*** INFORMATION SUPPLIED ***

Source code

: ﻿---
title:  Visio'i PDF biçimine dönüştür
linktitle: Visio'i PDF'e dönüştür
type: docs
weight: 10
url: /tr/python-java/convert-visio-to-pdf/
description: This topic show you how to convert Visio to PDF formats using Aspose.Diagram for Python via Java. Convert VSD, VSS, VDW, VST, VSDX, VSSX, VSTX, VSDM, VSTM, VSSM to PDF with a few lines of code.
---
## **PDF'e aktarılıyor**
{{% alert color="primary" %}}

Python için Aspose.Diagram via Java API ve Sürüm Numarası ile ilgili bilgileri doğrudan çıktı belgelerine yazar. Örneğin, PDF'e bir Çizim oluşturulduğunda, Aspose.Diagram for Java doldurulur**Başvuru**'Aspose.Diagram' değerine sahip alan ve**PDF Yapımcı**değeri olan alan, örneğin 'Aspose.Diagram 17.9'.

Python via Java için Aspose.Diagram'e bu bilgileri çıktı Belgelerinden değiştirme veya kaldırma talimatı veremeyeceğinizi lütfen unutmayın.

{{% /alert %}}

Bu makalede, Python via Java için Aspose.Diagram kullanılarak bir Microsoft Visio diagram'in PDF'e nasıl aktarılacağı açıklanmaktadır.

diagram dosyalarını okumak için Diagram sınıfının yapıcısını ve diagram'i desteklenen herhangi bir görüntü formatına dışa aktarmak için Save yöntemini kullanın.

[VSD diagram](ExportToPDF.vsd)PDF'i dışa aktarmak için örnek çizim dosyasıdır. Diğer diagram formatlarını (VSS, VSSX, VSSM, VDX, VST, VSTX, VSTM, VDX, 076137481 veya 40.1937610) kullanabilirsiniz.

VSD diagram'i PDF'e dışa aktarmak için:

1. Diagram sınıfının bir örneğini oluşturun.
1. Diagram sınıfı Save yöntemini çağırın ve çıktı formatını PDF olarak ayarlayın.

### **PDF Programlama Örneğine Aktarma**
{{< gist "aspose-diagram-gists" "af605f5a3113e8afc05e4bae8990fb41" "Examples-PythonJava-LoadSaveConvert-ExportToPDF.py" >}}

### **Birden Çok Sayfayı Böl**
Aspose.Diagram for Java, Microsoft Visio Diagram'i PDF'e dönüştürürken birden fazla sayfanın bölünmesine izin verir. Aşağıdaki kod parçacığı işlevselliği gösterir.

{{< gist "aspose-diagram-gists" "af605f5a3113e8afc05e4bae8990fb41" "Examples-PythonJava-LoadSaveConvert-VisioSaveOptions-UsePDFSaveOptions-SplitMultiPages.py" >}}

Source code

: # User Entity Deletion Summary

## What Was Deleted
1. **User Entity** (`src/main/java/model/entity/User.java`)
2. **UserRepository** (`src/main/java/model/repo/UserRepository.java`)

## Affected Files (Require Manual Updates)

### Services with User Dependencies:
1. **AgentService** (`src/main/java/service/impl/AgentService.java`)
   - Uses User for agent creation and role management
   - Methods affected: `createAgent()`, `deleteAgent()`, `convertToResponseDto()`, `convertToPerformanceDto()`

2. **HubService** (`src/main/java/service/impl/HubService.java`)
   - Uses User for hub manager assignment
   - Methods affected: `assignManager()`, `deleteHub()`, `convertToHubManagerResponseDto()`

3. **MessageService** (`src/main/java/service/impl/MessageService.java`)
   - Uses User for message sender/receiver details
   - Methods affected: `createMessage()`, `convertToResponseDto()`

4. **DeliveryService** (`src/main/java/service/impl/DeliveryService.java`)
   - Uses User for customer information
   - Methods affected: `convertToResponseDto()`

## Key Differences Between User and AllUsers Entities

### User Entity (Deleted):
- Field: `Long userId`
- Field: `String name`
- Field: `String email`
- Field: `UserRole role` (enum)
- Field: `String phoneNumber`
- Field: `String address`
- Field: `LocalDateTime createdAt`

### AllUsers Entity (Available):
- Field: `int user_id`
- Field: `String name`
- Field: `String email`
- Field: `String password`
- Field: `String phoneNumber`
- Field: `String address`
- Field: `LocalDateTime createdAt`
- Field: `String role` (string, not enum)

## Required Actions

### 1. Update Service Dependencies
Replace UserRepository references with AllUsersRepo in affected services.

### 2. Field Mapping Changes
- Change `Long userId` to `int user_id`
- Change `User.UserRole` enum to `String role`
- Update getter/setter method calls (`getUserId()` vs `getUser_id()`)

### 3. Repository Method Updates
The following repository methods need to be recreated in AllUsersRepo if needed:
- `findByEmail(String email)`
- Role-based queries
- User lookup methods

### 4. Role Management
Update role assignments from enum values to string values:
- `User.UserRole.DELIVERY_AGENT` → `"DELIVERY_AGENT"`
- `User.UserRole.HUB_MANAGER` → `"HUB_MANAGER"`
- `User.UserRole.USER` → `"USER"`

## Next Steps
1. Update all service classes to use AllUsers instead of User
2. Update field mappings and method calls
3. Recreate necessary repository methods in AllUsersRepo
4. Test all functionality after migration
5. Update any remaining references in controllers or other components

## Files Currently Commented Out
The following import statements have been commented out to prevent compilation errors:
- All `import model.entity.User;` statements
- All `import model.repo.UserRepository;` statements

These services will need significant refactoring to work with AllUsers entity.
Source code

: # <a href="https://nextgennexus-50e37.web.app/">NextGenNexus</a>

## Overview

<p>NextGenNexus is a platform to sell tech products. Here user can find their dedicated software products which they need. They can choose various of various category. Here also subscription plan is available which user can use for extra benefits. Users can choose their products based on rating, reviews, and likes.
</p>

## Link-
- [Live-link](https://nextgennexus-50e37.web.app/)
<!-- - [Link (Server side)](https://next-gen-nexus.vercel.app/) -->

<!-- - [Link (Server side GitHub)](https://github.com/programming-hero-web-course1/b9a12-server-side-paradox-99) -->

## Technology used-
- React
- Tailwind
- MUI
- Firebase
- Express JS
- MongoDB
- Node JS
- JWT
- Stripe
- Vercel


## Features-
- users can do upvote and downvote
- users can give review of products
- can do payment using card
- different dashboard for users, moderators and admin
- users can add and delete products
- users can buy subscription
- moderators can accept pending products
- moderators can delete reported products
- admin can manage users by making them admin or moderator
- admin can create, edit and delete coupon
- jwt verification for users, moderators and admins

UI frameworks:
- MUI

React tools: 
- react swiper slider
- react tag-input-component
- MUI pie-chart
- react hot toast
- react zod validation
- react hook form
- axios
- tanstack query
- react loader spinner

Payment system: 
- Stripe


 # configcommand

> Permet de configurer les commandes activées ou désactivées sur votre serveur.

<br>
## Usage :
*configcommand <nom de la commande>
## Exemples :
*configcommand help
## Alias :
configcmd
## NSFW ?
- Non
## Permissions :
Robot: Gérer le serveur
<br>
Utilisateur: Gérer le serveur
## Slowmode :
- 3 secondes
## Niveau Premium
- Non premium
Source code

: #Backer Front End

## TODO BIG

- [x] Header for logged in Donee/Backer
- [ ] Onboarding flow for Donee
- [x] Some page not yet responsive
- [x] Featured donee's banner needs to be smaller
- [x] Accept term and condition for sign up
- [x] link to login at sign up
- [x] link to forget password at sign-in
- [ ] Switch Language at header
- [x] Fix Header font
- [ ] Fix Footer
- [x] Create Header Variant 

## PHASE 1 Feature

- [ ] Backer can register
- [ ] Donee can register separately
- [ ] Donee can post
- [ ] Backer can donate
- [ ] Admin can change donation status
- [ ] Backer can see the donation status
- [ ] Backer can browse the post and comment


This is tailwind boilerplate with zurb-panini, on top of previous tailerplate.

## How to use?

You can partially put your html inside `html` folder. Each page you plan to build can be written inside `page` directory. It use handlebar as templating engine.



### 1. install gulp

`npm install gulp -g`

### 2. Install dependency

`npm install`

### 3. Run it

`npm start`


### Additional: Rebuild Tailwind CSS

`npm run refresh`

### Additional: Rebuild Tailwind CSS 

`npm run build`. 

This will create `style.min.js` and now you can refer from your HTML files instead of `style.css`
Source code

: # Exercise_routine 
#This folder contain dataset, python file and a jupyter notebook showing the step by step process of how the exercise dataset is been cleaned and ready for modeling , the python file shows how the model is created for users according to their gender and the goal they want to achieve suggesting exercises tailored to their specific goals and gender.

*** End of INFORMATION SUPPLIED ***

• YOUR GOAL: Up to and including the line with "diagram dosyalarını okumak", output each line of the entries above exactly, starting from the first.

• EXERCISE SOLUTION:
Source code

: ﻿---
title:  Visio'i PDF biçimine dönüştür
linktitle: Visio'i PDF'e dönüştür
type: docs
weight: 10
url: /tr/python-java/convert-visio-to-pdf/
description: This topic show you how to convert Visio to PDF formats using Aspose.Diagram for Python via Java. Convert VSD, VSS, VDW, VST, VSDX, VSSX, VSTX, VSDM, VSTM, VSSM to PDF with a few lines of code.
---
## **PDF'e aktarılıyor**
{{% alert color="primary" %}}

Python için Aspose.Diagram via Java API ve Sürüm Numarası ile ilgili bilgileri doğrudan çıktı belgelerine yazar. Örneğin, PDF'e bir Çizim oluşturulduğunda, Aspose.Diagram for Java doldurulur**Başvuru**'Aspose.Diagram' değerine sahip alan ve**PDF Yapımcı**değeri olan alan, örneğin 'Aspose.Diagram 17.9'.

Python via Java için Aspose.Diagram'e bu bilgileri çıktı Belgelerinden değiştirme veya kaldırma talimatı veremeyeceğinizi lütfen unutmayın.

{{% /alert %}}

Bu makalede, Python via Java için Aspose.Diagram kullanılarak bir Microsoft Visio diagram'in PDF'e nasıl aktarılacağı açıklanmaktadır.

diagram dosyalarını okumak için Diagram sınıfının yapıcısını ve diagram'i desteklenen herhangi bir görüntü formatına dışa aktarmak için Save yöntemini kullanın.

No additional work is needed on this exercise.